*YOUR OBJECTIVE*: Please list every @ handle credited in the jazz humor excerpt below.

*EXTRACT*:
§
More of my questionable attempts at internet humor can be found here.

UPDATE: Some of my favorites from other folks:

  • Is that the “Jazz Masters Cemetery” up ahead? Good–pull-over. I gotta pee. (@AtmosTrio)
  • Tina Brooks is a huge influence on me, both as a saxophone player and as someone who constantly gets mistaken for a woman. (@keithflentge)
  • Trumpeter Booker Little was not only a librarian but a dwarf as well. His real name remains a mystery. (@peterhum)

And I’m grateful to WBGO for giving a shout out to this list! (I’d be even more grateful if they’d give my CD a spin.)*

*No really, why have I had more luck getting attention on the web by being funny than by playing jazz? Is the universe trying to tell me something?

The Jazz Bucket List (via Twitter)

Lee Mergner of the happily resuscitated JazzTimes recently published (and A Blog Supreme mentioned) a list of “jazz-related things to do before you die (or Keith Jarrett kills you)”–an unfair jab, really, as it’s been years since Keith has murdered anyone, unless you count the fatwa he ordered after Umbria.
§
*EXCERPTED RECORDS*:

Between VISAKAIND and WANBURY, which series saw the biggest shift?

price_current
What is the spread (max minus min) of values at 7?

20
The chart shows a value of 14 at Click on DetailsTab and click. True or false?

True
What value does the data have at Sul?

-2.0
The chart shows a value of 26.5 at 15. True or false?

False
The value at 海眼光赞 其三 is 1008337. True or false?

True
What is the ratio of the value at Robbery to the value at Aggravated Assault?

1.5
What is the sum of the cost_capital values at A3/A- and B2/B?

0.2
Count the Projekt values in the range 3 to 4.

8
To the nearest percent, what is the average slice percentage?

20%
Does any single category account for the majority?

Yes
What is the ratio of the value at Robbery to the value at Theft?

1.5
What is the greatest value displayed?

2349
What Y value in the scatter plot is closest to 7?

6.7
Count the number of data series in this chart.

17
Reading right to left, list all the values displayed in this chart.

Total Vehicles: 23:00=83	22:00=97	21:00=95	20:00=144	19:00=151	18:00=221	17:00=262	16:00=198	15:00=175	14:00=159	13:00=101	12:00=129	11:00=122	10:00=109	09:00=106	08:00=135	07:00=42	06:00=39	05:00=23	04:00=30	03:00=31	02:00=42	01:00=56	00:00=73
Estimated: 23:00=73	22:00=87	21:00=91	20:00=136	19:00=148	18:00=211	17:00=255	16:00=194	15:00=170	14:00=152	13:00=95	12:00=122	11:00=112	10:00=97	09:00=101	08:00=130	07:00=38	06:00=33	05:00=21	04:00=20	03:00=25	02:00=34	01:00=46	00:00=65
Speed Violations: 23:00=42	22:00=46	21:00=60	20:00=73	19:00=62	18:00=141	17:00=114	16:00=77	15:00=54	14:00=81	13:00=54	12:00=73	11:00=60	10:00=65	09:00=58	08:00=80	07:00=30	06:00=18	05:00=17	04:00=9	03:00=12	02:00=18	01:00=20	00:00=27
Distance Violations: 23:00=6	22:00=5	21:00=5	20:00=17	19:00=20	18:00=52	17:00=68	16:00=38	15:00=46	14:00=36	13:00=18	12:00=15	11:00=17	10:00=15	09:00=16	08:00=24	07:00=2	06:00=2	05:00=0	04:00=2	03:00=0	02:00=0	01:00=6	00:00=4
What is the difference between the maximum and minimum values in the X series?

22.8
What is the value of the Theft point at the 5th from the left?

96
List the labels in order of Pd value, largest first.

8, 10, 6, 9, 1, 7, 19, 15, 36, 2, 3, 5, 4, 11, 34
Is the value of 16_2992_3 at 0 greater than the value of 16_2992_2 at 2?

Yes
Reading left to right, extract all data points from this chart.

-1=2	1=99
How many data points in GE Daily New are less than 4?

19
§
*EXERCISE ANSWER*: @AtmosTrio, @keithflentge, @peterhum